The components are dosed, loaded into the mixer, mixed in a dry state, then technical liquid lignosulfonate and water are added to a moisture content of 3.7-4.2 wt.%, And the mass is mixed again.

The finished mass is unloaded from the mixer and fed to the press for molding products. The molded products are dried and fired at temperatures up to 1300 ° C.

Examples of compositions of the refractory mass for the manufacture of spinel refractory are shown in table 1, example 4 relates to a prototype. The properties of spinel refractory are shown in table 2. The definition of property indicators was carried out:

- open porosity and apparent density according to GOST 2409-95;

- compressive strength according to GOST 4071.1-94;

- linear growth according to GOST 5402.1-2000.

As can be seen from the table, patented spinel refractory has a density of at least 2.70 g / cm ³ , porosity of not more than 20% and mechanical compressive strength of more than 60 N / mm ² , which is higher than the prototype.

The results of industrial tests in a gas reflective aluminum smelting furnace showed good lining resistance. After a year of operation of the furnace, the spinel refractory lining has no cracks or erosion, is easily cleaned of metal deposits, there is no impregnation and interaction of the molten metal with the refractory, which ensures the purity of the melted metal and eliminates metal loss with the lining.

Thus, a stable spinel refractory was created for lining of melting furnaces, in particular, melting of aluminum alloys, which was confirmed by the results of industrial tests.

Sources of information

1. RF patent No. 2068824, C 04 B 35/443, 1996.

2. A.S. USSR No. 421668, C 04 V 35/04, 1974.

Published application of the Russian Federation No. 98120869, C 04 B 35/043, 2000.
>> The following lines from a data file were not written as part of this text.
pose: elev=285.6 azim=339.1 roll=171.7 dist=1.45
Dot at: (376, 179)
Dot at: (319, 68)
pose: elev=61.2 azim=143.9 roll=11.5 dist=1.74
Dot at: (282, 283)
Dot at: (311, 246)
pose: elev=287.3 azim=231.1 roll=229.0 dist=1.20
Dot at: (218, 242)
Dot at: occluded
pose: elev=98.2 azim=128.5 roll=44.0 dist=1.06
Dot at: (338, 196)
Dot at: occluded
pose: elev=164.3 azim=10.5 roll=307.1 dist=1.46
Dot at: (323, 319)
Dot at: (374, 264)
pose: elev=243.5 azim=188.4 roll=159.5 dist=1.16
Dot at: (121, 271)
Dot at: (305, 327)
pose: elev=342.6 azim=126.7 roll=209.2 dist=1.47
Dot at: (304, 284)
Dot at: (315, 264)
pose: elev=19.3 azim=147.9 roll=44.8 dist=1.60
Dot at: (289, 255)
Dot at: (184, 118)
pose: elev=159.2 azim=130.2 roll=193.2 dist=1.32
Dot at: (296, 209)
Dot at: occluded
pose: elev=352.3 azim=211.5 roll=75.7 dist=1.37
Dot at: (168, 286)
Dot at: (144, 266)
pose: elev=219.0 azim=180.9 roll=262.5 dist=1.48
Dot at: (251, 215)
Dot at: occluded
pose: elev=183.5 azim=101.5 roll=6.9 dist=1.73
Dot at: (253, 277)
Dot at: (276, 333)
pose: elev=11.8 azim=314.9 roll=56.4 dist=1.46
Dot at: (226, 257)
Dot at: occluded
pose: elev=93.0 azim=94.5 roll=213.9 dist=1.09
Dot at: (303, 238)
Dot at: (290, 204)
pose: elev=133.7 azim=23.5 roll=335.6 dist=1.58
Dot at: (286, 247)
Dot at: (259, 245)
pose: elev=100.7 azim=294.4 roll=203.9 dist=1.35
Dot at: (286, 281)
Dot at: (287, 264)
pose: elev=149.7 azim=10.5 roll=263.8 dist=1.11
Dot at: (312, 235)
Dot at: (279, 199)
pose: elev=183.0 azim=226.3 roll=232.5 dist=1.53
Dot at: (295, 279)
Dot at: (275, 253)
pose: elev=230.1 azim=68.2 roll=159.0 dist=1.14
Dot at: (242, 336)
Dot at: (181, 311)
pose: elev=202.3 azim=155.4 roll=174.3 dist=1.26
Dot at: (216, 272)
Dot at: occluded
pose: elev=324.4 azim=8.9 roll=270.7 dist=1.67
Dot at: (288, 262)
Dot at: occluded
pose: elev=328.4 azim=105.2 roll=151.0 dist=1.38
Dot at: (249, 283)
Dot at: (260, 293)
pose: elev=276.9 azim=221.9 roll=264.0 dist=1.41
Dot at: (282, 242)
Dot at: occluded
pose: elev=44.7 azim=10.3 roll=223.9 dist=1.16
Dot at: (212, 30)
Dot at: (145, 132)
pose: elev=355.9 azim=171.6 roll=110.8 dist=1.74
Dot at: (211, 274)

Table 1 Mass components The inventive composition Famous Composition Content, wt.% 1 2 3 4 Fire-clay 3 3 2 2,5 A mixture of boric acid and sodium tripolyphosphate in a ratio of 1: 1, wt.% 4 A mixture of boric acid and sodium tripolyphosphate in a ratio of 1: 9, wt.% 5 A mixture of boric acid and sodium tripolyphosphate in a ratio of 9: 1, wt.% 4 Technical liquid lignosulfonate 3 3 3 - Fused Aluminum Magnesium Spinel 90 89 91 85 Corundum - - - 10 Boric acid - - - 2,5

table 2 Indicators Compositions Famous 1 2 3 4 Open porosity,%: 19.7 18.5 20,0 20.6-23.1 Apparent density, g / cm 2.77 2,8 2.70 2.61-2.68 The limit of compressive strength, N / mm ² 70.3 60.7 60.0 32.6-48.6 Linear growth,% 0.2 0.3 0.1 0.1

Claims (2)

1. Spinel refractory obtained from a refractory mass, characterized in that it includes fused aluminum-magnesium spinel, refractory clay, a sintering additive in the form of a mixture of boric acid and sodium tripolyphosphate in a ratio of 1: 9 ÷ 9: 1 and a temporary binder in the following ratio of components, wt.%: Fire-clay 3-5 Specified Sintering Additive 4,5-6,5 Temporary binder 2-3 Fused Aluminum Magnesium Spinel Rest 2. Spinel refractory according to claim 1, characterized in that the fused aluminum-magnesium spinel has a grain composition with a fraction content of less than 0.063 mm in the range of 30-40 wt.%.